___ Lesetext ___

Hand aufs Herz - für Motorengourmets ist dieser Antrieb nicht die erste Wahl. Aber das Ziel lautet ja auch, den Vierhunderter über seine gesamte Lebensdauer möglichst häufig elektrisch zu fahren, was den Verbrenner an Relevanz verlieren lässt. Und dann fährt der PHEV geschliffen-homogen, weil ja auch keine Übersetzungswechsel nötig werden. Doch auch im hybridischen Betrieb gönnt er sich meist keine überlangen Zugkraftpausen und legt bei Lastanforderung hurtig los. Immerhin müssen beide Aggregate, also Elektromotor und Verbrenner, unter einen Hut gebracht werden. Und der Neunstufenautomat ist in diesem Maschinenensemble ja auch noch vorhanden. Da bleibt die eine oder andere Gedenksekunde bei spontan gegebenen Befehlen kaum aus.

Das GLE Coupé weist einen sieben Zentimeter kürzeren Radstand auf als der konventionelle GLE.
(Foto: Patrick Broich)
Nach ein paar Hundert Meilen werde ich allerdings neugierig, muss doch einmal wechseln in das Lager der Sechszylinder-Feinschmecker. Einen GLE 450 haben die Schwaben nämlich auch noch mitgebracht. Ich bekomme ein Coupé ab. Weil die Ingenieure den elektrifizierten Reihensechszylinder zwecks Anpassung der Abgasnormen noch einmal auf den Kopf gestellt haben, leistet er inzwischen üppige 381 plus 20 statt 367 plus 22 PS. Schade, dass er sich das klassische Geräusch des Ritzelstarters verkneift, sondern vom (ebenfalls überarbeiteten) Kurbelwellenstarter so vehement angeschoben wird, dass er einfach nur "anploppt". Der Verbrenner ist auf Knopfdruck schlicht da oder eben wieder weg, orgelt nicht, erwacht ganz unspektakulär.
Der Reihensechszylinder ist ein Traum

Der sämig laufende Reihensechszylinder ist eines der feinsten Triebwerke im Konzern.
(Foto: Mercedes)
Die Stunde des geschmeidig säuselnden Reihensechszylinders schlägt jedoch in der Teillast. Dann schiebt der Dreiliter sämig-vibrationsfrei mit einer entspannten und entspannenden Souveränität. Und zwar in einer Weise, dass der Neungang-Wandler eigentlich fast immer im großen Gang bleiben kann. Wenn er aber doch zurückschaltet, dann nahezu unmerklich. Unter der Anforderung maximaler Leistung per Kickdown wird das M256M genannte Kraftwerk zornig in der Tonalität, verströmt auf diese Weise einen sportiven Touch, bleibt aber in der Grundausrichtung komfortabel.

___

> [Aufgabenstellung]:
Geben Sie an, welche Leistung der überarbeitete Reihensechszylinder laut dem Lesetext inzwischen erbringt. Die nachstehenden Einträge sind eigenständiges Material und stehen in keinem Zusammenhang mit dem Lesetext.

___ Vorliegende Einträge ___

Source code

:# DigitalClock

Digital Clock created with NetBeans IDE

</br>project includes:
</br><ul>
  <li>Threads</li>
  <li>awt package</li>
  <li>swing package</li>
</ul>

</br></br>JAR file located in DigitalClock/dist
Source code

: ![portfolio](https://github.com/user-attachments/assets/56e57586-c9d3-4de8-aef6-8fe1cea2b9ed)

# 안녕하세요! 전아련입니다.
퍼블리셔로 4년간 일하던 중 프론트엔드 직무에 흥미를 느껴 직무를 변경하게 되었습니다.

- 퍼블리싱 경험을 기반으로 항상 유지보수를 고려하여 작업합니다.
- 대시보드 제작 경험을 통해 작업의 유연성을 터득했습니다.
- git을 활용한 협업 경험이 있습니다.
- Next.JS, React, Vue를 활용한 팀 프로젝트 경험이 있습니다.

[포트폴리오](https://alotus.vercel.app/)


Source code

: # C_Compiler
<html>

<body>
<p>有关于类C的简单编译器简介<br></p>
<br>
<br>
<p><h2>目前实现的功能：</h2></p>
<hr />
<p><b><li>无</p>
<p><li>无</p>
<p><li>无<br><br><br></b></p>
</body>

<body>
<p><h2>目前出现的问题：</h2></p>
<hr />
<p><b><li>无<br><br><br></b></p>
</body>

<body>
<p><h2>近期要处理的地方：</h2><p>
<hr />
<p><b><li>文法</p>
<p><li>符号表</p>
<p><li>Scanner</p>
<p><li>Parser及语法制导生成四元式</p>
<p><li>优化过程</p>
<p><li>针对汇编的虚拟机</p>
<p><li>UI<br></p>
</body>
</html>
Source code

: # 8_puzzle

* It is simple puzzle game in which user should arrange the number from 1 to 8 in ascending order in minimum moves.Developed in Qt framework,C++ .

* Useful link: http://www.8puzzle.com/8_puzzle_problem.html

___

> [Lösung]:
381 plus 20 PS statt zuvor 367 plus 22 PS.